Maybe not love.... but at least it was TOTAL COMPLETE MIND-BLOWING SELF-DESTRUCTION INDUCING BURNING MAKING ME CRAZY HARDCORE passion :laugh::laugh:

Posted
Maybe not love.... but at least it was TOTAL COMPLETE MIND-BLOWING SELF-DESTRUCTION INDUCING BURNING MAKING ME CRAZY HARDCORE passion :laugh::laugh:

 

ah, that'll be infatuation then ;)

it is great, but so all consuming. 99.9% of the time it burns out cos its just way too intense. cherish the memory :)

Posted
hey guys and gals ! :)

 

Thank you all for your replies and good advice...

Although i knooooow the ideal situation would be to "confess" and try to start over with a clean slate.... i've decided to not tell...

 

I figure out that it would only hurt him and (even though some of you might not believe me) that is not what i want !!!

 

I've decided i will try and learn to live with the guilt but become a "better person" and not let it happen again... i will also try to work on my relationship issues... by talking to him (which we had done already before) and by trying to change my mindset from "holding hands" to "holding hands and more...." ....

 

I think it would be too easy to "just give up now" and not work on this !

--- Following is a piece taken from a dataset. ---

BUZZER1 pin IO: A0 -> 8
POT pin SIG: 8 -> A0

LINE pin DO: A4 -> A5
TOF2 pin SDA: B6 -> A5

I really do care about him and i want to make this work !

Ok.

You've got to do what you think is best for you. :)

Posted
Thanks Sugar and Spice.... seems like "some people" just feel the need to put other people down to feel better about themselves

 

nope. What anyone says here pales in comparison to what you are doing to this guy.

 

bottom line, break up with him. he deserves better, you said that yourself even.

 

let him go, set him free. find someone you ARE sexually attracted to and hopefully you won't cheat on them either.